While more research is needed for the greater medical community to accept this theory, it can still provide insight into how your genes and family history can impact your gluten sensitivity. Genetic testing may also be an appropriate option if you’re interested in learning if you have a genetic predisposition for celiac disease. Just remember, even if you have the gene doesn’t mean you have or will develop celiac disease.
Cutting Down on Gluten
In addition to genetic testing, some people reduce or eliminate gluten from their diet for three to four weeks to see how their body responds.

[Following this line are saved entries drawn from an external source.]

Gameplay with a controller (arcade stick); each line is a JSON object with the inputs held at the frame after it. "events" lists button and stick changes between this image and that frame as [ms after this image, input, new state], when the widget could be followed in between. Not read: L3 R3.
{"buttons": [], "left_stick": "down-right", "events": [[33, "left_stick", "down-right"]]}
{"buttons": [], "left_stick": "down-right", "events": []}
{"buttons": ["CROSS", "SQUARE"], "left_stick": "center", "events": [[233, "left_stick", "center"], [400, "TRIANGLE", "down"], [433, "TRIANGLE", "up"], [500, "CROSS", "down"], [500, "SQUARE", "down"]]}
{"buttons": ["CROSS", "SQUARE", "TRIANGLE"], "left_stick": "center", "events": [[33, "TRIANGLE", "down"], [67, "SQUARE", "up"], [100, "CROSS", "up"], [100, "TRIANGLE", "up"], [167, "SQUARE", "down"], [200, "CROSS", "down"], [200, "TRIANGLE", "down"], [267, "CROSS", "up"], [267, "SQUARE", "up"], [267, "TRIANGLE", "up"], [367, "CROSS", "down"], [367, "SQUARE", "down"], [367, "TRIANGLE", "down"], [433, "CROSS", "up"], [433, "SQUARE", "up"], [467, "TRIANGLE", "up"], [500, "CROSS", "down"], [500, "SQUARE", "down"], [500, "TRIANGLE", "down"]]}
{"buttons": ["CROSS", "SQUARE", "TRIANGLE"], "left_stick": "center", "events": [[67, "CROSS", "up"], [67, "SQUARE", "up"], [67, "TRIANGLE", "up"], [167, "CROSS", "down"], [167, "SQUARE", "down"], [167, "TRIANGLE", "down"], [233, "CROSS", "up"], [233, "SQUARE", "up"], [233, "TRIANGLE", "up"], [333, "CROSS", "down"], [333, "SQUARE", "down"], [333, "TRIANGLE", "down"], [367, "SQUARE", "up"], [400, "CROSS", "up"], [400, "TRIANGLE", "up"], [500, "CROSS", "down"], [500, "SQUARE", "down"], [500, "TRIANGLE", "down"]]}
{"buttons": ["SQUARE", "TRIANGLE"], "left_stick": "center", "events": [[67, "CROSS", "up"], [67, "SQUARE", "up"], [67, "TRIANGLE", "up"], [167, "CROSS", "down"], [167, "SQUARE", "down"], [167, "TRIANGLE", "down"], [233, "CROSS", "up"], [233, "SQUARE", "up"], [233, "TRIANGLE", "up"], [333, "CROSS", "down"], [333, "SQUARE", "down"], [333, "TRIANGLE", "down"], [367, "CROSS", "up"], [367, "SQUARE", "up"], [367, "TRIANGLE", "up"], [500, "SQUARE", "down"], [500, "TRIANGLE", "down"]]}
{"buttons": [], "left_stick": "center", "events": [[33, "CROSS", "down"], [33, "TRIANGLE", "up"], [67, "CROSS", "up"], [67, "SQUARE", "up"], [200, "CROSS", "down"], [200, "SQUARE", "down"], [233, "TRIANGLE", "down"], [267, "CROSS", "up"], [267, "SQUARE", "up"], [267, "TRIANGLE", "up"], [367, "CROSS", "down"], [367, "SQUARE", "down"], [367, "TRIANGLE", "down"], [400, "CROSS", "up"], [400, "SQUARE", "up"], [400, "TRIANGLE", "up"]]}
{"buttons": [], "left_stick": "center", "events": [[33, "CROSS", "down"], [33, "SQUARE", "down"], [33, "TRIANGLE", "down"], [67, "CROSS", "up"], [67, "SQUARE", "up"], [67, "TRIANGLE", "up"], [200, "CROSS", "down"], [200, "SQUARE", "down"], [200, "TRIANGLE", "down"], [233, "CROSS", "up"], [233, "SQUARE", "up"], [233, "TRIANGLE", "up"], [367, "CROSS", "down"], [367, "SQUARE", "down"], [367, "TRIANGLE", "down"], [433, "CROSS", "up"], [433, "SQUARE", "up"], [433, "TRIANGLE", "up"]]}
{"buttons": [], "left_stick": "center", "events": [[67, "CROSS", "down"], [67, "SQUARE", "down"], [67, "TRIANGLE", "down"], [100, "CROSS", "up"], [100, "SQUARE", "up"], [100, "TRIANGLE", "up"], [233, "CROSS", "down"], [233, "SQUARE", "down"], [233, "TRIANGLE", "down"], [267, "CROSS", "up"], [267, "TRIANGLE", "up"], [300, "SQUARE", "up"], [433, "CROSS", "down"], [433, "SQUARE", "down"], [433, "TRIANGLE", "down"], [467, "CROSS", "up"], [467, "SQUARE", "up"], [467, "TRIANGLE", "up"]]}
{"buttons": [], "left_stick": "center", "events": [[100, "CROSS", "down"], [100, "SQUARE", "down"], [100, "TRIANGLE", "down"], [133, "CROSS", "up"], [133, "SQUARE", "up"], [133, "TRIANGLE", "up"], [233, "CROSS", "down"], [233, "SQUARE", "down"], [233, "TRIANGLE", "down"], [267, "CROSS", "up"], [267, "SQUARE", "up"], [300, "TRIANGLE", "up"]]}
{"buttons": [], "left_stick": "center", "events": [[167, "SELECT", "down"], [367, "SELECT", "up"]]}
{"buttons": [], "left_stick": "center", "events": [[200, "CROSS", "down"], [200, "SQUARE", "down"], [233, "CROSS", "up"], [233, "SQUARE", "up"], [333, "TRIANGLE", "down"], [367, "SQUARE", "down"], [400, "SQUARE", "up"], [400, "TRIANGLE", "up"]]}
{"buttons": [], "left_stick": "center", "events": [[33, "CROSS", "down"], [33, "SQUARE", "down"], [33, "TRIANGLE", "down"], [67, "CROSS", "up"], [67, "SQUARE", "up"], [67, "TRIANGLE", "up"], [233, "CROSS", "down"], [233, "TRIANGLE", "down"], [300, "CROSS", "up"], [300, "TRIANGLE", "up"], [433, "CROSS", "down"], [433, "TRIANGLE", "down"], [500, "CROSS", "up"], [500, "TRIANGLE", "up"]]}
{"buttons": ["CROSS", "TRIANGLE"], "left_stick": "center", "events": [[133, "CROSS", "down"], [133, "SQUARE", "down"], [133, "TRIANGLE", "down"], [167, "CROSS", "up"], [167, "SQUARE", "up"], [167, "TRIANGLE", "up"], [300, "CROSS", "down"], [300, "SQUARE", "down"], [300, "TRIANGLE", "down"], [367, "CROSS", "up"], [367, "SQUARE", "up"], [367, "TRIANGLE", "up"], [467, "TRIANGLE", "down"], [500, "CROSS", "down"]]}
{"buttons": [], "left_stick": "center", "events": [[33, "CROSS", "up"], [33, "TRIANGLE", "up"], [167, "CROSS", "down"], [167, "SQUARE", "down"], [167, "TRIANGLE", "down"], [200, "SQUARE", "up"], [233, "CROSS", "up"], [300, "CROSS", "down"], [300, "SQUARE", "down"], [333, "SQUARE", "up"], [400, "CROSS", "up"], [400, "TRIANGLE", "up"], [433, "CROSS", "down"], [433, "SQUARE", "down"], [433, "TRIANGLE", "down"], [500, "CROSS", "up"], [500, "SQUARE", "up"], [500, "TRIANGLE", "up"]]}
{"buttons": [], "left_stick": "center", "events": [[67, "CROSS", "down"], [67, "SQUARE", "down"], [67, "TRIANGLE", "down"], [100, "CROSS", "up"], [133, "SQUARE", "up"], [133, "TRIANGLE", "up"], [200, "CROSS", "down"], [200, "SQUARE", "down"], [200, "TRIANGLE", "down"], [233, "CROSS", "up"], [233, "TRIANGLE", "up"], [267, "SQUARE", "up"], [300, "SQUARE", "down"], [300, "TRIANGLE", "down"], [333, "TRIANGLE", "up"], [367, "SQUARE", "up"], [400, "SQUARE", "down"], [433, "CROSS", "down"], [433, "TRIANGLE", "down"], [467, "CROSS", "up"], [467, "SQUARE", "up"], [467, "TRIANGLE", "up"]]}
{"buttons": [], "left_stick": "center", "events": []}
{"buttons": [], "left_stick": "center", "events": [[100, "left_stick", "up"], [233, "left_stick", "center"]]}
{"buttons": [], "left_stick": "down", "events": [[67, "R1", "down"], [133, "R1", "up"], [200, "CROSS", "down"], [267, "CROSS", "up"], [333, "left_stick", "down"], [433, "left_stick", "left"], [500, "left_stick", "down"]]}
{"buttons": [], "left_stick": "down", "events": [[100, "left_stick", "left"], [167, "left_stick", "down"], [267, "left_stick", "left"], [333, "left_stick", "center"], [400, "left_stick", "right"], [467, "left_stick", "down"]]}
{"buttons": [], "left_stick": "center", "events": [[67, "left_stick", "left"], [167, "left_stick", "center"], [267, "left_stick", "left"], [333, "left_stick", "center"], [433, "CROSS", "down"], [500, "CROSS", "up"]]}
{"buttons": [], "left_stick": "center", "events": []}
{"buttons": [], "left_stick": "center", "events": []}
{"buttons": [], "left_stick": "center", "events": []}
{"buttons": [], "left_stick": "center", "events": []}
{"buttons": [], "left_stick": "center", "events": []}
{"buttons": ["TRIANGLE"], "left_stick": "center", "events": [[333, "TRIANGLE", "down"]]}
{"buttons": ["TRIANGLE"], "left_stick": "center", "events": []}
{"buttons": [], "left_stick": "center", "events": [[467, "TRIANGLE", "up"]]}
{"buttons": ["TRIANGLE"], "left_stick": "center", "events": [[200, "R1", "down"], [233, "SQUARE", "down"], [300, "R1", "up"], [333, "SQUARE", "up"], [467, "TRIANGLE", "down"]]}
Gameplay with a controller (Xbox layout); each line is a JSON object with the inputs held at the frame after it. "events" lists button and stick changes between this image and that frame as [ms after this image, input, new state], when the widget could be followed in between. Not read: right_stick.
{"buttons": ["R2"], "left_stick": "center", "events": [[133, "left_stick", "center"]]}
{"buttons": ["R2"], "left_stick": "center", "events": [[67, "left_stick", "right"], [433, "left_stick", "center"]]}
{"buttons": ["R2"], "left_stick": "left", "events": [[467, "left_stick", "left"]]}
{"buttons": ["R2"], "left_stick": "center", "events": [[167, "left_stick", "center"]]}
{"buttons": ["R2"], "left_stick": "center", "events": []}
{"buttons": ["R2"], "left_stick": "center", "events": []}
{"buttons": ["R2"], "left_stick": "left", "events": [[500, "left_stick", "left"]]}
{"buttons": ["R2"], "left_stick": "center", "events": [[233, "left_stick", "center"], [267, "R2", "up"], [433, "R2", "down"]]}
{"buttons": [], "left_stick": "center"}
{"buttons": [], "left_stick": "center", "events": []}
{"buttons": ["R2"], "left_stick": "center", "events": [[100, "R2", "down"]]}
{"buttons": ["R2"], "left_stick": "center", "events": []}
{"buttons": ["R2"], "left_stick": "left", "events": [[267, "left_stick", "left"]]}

You may notice you feel less tired or that you experience fewer stomach issues. Alternatively, even if you have the gene predisposing you for gluten sensitivity, you may not experience any side effects from eating gluten. Conducting a gluten elimination test may be a good place to start.
If you think you have a gluten sensitivity, you can still enjoy bread and cereal. There are several alternatives to gluten, including:
- Grains other than wheat. Healthy and gluten-free options include brown rice, quinoa, oats, and millet.
- This is a form of wheat with lower levels of gluten.
- Sourdough bread. During the fermentation process, some of the gluten protein breaks down. Depending on your level of gluten sensitivity, you may be able to enjoy sourdough bread.
- Sprouted flour. Sprouted wheat digests as a vegetable, rather than a protein, which is why some gluten-sensitive people can eat it without issues.
If you have celiac disease or are very gluten sensitive, always check food labels to make sure gluten hasn’t been added. Also, don’t reach for those gluten-free cookies, crackers, and pasta just yet. Many gluten-free products are higher in sugar, fat, sodium, and calories to make up for the lack of gluten and improve the flavor and texture.
The Truth About Gluten
While more and more people are talking about gluten, it doesn’t mean more people are becoming gluten-sensitive. Rather, as we learn more about how celiac disease can prevent itself and the genetics behind gluten intolerances, more people are getting testing done and exploring gluten-free diets.
Keep in mind that if you aren’t gluten-sensitive, a gluten-free diet isn’t necessarily healthier or more effective for losing weight. Before giving up gluten for good, consider speaking with your doctor about genetic testing or a temporary food elimination diet.